Die große Mehrheit der bayerischen Graureiherkolonien ist klein, das heißt, sie umfassen weniger als 20 Brutpaare (83,5%). 14% der Kolonien enthalten zwischen 21 und 50 Brutpaare und nur vier Kolonien enthalten mehr als 50 Paare (2,4%). Die größte Kolonie befindet sich im Maintal bei Dippach (Lkr. Haßberge, 243 Nester).

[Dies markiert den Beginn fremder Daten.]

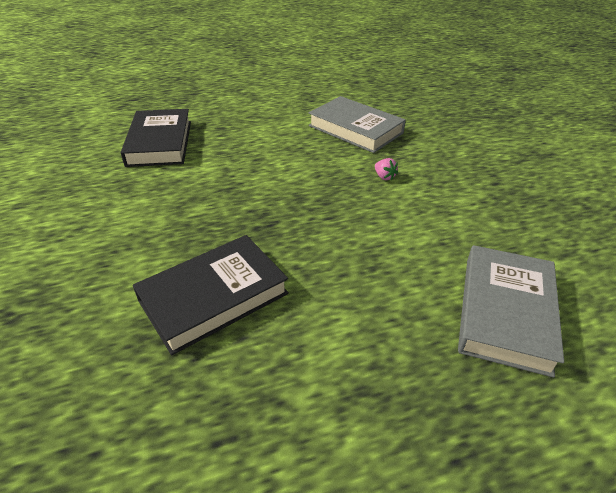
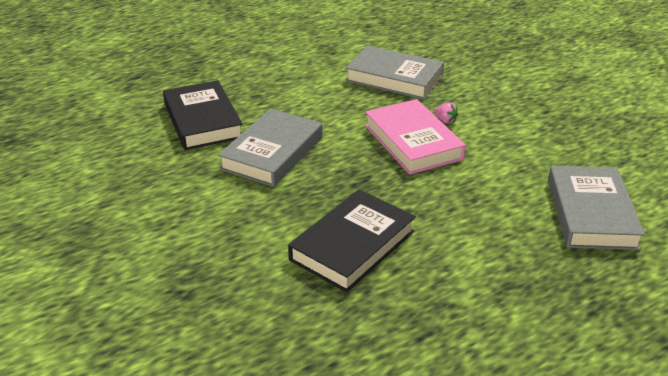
camera: 15 degrees left, 5 degrees down
(199, 182) = (272, 153): none -> grey book
(340, 193) = (413, 142): none -> pink book

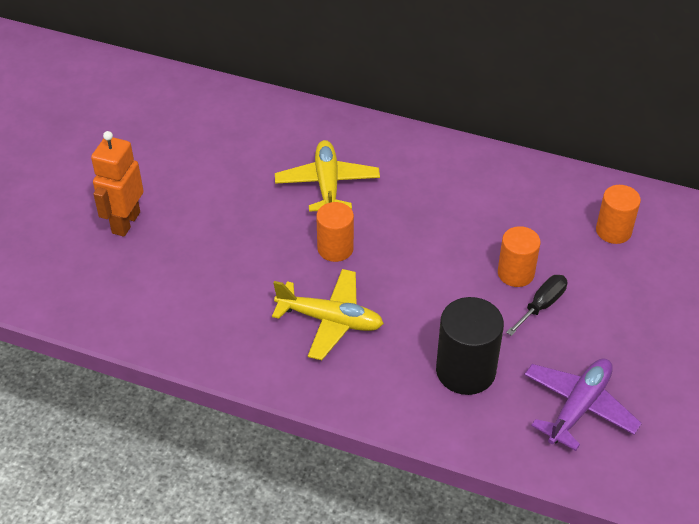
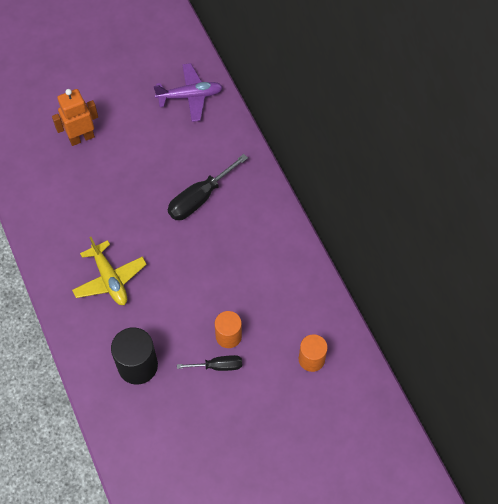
camera: 45 degrees right, 15 degrees up
(327, 185) = (199, 198): yellow plane -> black screwdriver
(335, 248) = (159, 240): orange cylinder -> none
(578, 407) = (165, 436): purple plane -> purple plane (190, 96)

Luftbild der Graureiherkolonie bei Dippach Die Graureiherkolonie bei Dippach im Landkreis Haßberge ist die größte Kolonie Bayerns. Die Erhebung erfolgte per Überfliegung, da nur auf diese Weise ein genauer Überblick über die Anzahl der Brutpaare gewonnen werden konnte; Foto: Josef Müller
Säulendiagramm 'Größenklassen Kolonien' für das Jahr 2008: In der Größenklasse 1-10 Brutpaare gab es 103 Kolonien; bei 11-20 Brutpaaren waren es 33 Kolonien; bei 21-30 Brutpaaren waren es 14 Kolonien; bei 31-40 Brutpaaren waren es 8 Kolonien; In den Größenklassen 41-50, 51-60, 61-70 und 71-80 Brutpaaren war es jeweils 1 Kolonie. In den Größenklassen 81-90 und 90-100 Brutpaaren gab es keine Kolonien. Dafür aber eine Kolonie, die mehr als 100 Brutpaare zählte. Größenklassen der Kolonien 2008

Graureiher und Jagd

Der Graureiher ist in ganz Deutschland mit Ausnahme Bayerns ganzjährig geschont. Schäden in der Teichwirtschaft, die dem Graureiher zugeschrieben wurden, waren der Auslöser für die teilweise Aufhebung der Schonzeit in Bayern 1983. Die Jagdzeit dauert seither von 16. September bis 31 Oktober. Die Jagd darf nur an geschlossenen Gewässern (Fischteiche, Gewässer ohne Anschluss an ein natürliches Gewässer wie zum Beispiel Weiher oder Baggerseen) und deren Umkreis (200 m) ausgeführt werden. Mit dieser Regelung sollte insbesondere die Jagd an Fischteichen bzw. zum Zweck der Fischzucht oder –haltung künstlich hergestellten bzw. angelegten Gewässern ermöglicht werden. Außerhalb dieses Bereichs sind Graureiher also nach wie vor geschützt.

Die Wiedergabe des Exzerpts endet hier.